The contents of the letter are different than what might be expected from a quick glance at its title. In the letter Martin is neither angry nor reprimanding, but instead remarkably compassionate and empathetic.
The first thought just goes back to what it’s like being a teenager. It’s a brutal, brutal time.
After writing the letter, Martin posted it to on the website of his small publishing company, Literati Press. The response was positive, to say the least. Within just 12 hours, the site got more than 20,000 hits. Martin’s letter struck a soft spot.
Even if what he was going to do was monstrous, he is a human being.
In the letter, Martin even went so far as to thank the 16-year-old boy who was planning the mass killing for sending the texts to his friends that eventually enabled authorities to unearth his plan. The fact that the plan did not actually come to fruition allowed Martin to be that much more compassionate, he admitted. But nonetheless, Martin’s letter is filled with the kind words and personal anecdotes that one might not expect given the circumstances.
He commiserates with the boy about just how tough winter can be, and ponders whether those snow days spent in isolation led him to concocting his mass casualty plan. He then goes on to admit that he has “no idea what you are thinking right now,” but he wants to believe that he texted his friends about his plan because he “wanted to be caught.”
Maybe you felt yourself getting out of control and tipped your hand in hopes someone would stop you, which also makes you a bit of a hero.

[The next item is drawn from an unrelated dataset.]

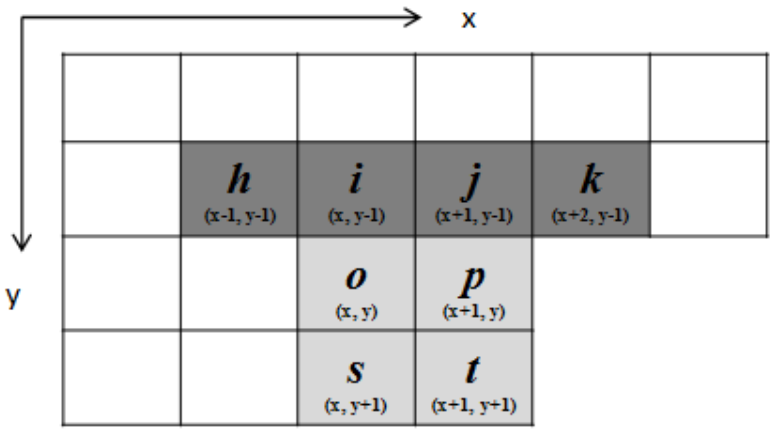
Figure 2. Block-based scan mask of the proposed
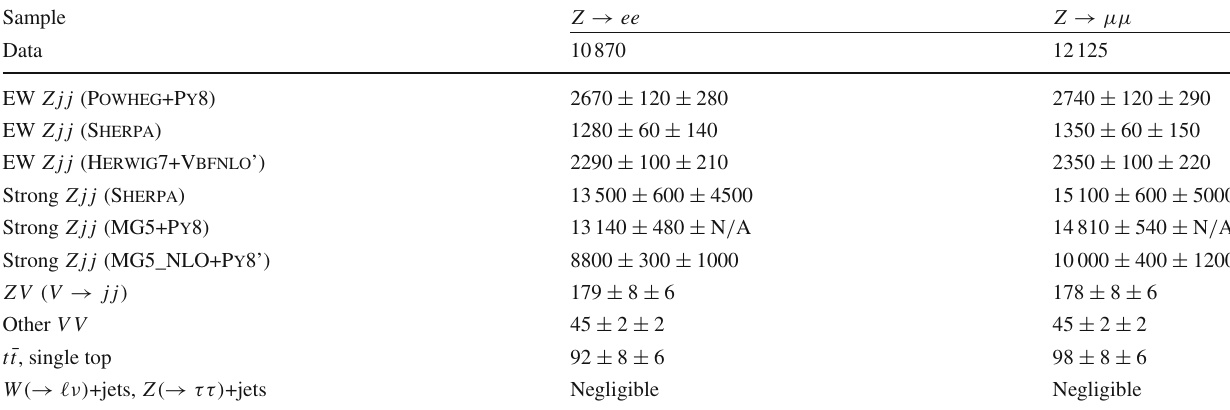
Table 2 Observed and expectedevent yields inthe dielectronand dimuon decay channels following the event selectiondescribed inSect. 4. The first (second) uncertainty quoted for each generator is the experimental (theoretical) systematic uncertainty. The experimental systematic uncertainties are shown for each prediction. Theoretical uncertainties are calculated for all predictions except for MG5+P y 8 strong Zjj , which is denoted ‘N/A’ in the table. The statistical uncertainty on each prediction is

He then goes on to give the boy hope about the future. He admits that high school is “a tough place” and it often made him “angry and desperate too.” But life gets better, Martin says. College is a bright spot, he says, and even though the path forward might be “complicated and hard,” it’s worth persevering and listening to the therapists available to him at the treatment facility in which he’s currently placed.
Your path forward is going to be complicated and hard, but remember that you are not a killer. You were on a path to become a killer, but your own actions led to my son being alive today.
And for that, Martin thanks the boy. He thanks him for being brave enough to reach out to his friends for help. He thanks him for enabling a crisis to be averted and for allowing him to spend a spring break enjoying his son’s company rather than mourning his death. And then, he wishes the boy the best of luck on “the long journey of getting back to better.”